One of Mom's hobbies was to grow amaryllis from seed. Dad kept a fresh one in her room all of the time.

 

We did jigsaw puzzles constantly, just like always. My Aunt Jo brought Grandma every day and lots of people brought food. At the end of every workday, I walked into Mom's room and took off my name tag. It was my signal that I was daughter, not nurse. I was not on duty.

 

The hospice team took care of us, they took care of Mom, they took care of me.

 

We spent Mother's Day with Mom. She was surrounded by statues of angels, a personalized quilt from her coworkers, and a banner of her family tree made by my sister.

 

One Sunday she sat in a wheelchair at her window for 2 hours to watch a wedding on the hospice bridge. She had a romantic streak, too.

 

She played on a slot machine that was brought in for her.

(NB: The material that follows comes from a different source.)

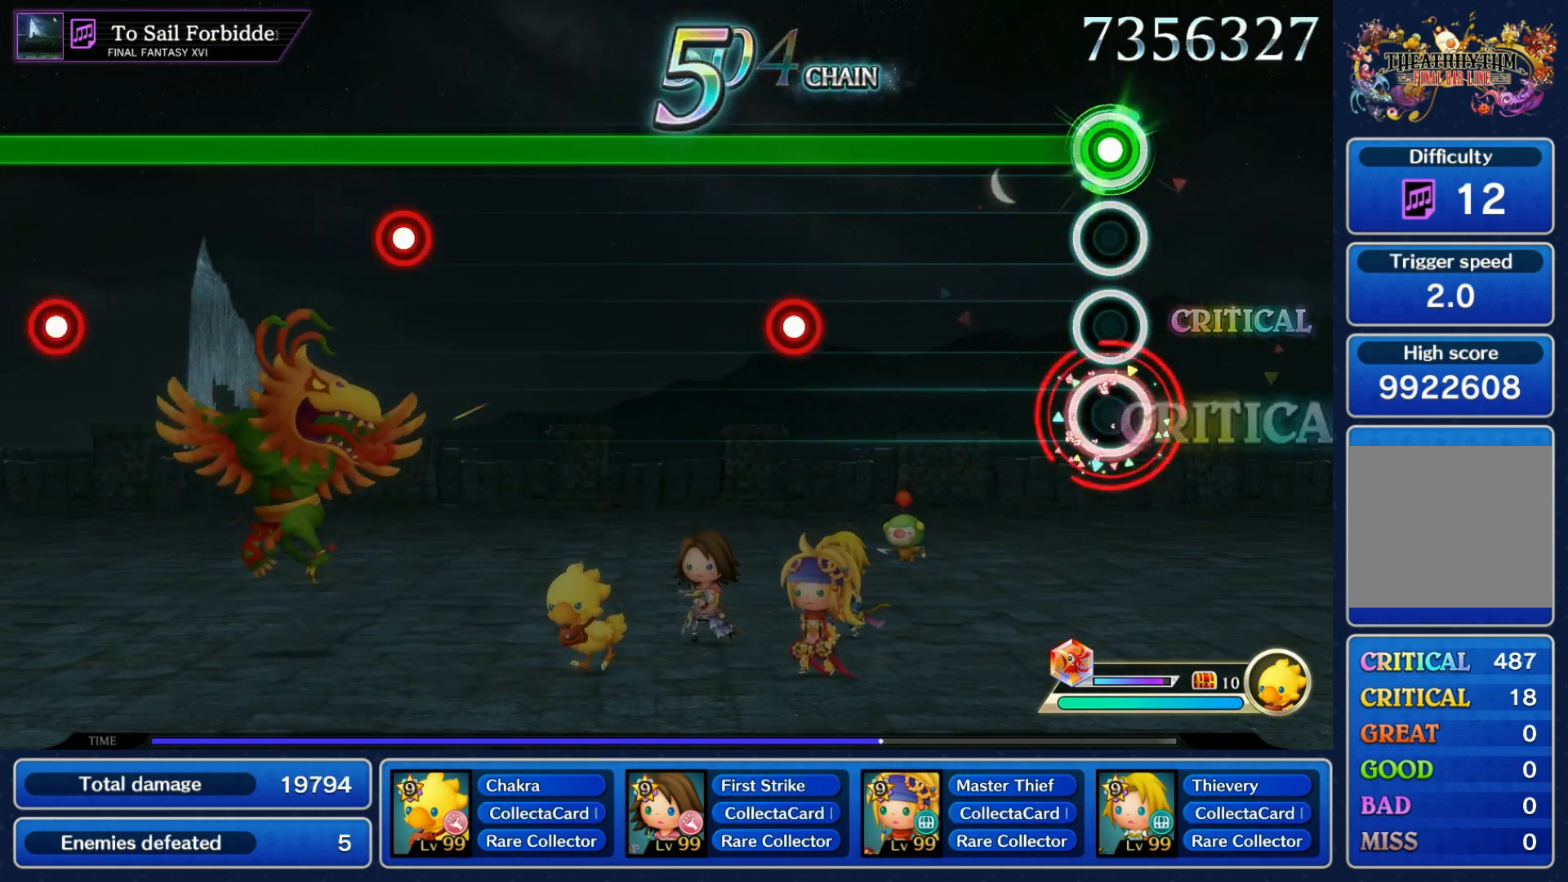
{"dt_ms": 500, "buttons": ["L1"], "left_stick": "center", "right_stick": "center", "events": [[50, "R1", "up"], [383, "R1", "down"], [500, "R1", "up"]]}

We had to unplug it when one of the kids hit the jackpot after we should have been asleep.

 

We said we love you. We said we were sorry. We said thank-you. We said good-bye.

 

She died on a Friday evening. Not all of us were there when she took her last breaths, but all of us had surrounded her with love and tears and laughter. She knew she was the center of our family.

 

The last of her amaryllis had wilted. It was dark. There were fireworks across the river. We wrapped her in her quilt. We walked out with her and followed her as she left through the cloud of trees in the driveway.

 

I won't forget.

 

This spring her amaryllis bloomed again.

 

Thank you to the brave hearts of hospice. Everyday you make a difference, everyday you help. Many families call you angels on earth. I know that we are human beings trying our very best to do the work of angels.

 

Thank you families. Thank you for allowing us to help. Thank you for allowing us into your sacred space. Thank you for allowing us to be part of your precious stories.